Förderkreis St. Nicolai Zerbst e.V.

Luther in Zerbst

Schon im 15. Jahrhundert hatte Zerbst unter Pestepidemien und Stadtbränden schwer gelitten. Die alten Vorstellungen von Gottgläubigkeit begannen sich zu wandeln, Widerstand gegen die hohen Abgaben an die Kirche regte sich. Schon seit 1490, lange vor Luthers Thesen wider den Ablasshandel, machten die Zünfte der Stadt Zerbst und ihr Rat Front gegen ihre drei Klöster. Auch vom Ablasshandel in Zerbst wird berichtet.

Gegen Geld kaufte man sich von seinen Sünden frei:

Kirchenraub: 9 Dukaten
Totschlag: 7 Dukaten
Hexerei: 6 Dukaten

Da kam 1517 aus der Nachbarstadt Wittenberg die Kunde, der Doktor Luther, den Zerbstern gut bekannt, hätte sich in 95 Thesen öffentlich gegen diesen Ablass und andere Praktiken der Papstkirche gewandt. Jetzt ließen die Leute ihrer Unzufriedenheit freien Lauf.

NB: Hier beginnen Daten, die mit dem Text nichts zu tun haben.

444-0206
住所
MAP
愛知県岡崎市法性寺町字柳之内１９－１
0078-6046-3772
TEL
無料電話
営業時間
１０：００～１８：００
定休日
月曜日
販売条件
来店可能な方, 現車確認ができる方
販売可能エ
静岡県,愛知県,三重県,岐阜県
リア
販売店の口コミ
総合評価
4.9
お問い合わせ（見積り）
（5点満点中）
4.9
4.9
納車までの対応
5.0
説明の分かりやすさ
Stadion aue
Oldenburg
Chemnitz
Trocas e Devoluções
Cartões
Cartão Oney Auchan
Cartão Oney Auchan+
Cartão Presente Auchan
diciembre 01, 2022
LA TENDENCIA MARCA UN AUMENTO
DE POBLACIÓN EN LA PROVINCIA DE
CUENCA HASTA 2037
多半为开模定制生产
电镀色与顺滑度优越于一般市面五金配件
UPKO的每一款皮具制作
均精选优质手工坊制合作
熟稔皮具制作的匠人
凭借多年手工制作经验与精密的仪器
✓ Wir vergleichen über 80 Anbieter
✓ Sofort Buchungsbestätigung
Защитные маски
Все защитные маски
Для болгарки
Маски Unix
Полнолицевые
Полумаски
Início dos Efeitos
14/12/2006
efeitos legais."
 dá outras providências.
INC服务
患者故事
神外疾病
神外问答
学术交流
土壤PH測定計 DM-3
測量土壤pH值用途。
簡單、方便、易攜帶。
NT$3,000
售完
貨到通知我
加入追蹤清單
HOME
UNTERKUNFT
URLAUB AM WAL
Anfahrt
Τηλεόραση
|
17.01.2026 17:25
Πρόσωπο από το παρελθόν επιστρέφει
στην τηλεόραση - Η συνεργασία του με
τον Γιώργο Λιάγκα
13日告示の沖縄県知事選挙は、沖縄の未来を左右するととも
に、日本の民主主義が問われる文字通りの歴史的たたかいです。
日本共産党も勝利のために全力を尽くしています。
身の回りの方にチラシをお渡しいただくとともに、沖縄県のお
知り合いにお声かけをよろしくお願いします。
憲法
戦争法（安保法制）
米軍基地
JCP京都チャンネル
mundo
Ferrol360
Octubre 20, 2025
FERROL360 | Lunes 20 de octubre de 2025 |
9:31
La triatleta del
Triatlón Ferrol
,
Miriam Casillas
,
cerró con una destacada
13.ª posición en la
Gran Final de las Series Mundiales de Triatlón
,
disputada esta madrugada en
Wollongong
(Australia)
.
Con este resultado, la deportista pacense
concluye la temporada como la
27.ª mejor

Luther kehrte 1522 von der Wartburg nach Wittenberg zurück. Schon wenige Wochen später, im Mai 1522, kam er auf Wunsch des Stadtrates nach Zerbst und predigte gegen die alte Römische Kirche, den Papst und die Klöster. Er wandte sich aber auch wiederholt gegen die Zerstörung kirchlicher Einrichtungen und gegen die Anwendung von Gewalt. Doch der Bürgerzorn war nicht mehr zu besänftigen. Schon seit März 1521 kam es immer häufiger zu Übergriffen gegen Geistliche, Mönche und Nonnen der drei Zerbster Klöster.

Die Bilderstürmer – bis heute ein Synonym für eifernde revolutionäre Gewalt – bereiteten dem „Götzendienst“ der Heiligenverehrung in Bildern und Skulpturen ein abruptes Ende. Die Zerbster Kirchen, vor allem auch die Nicolaikirche, wurden 1525 schwer verwüstet, Statuen zerschlagen, Bilder zerstört und verbrannt. (vgl. Historisches, Kapitel 5).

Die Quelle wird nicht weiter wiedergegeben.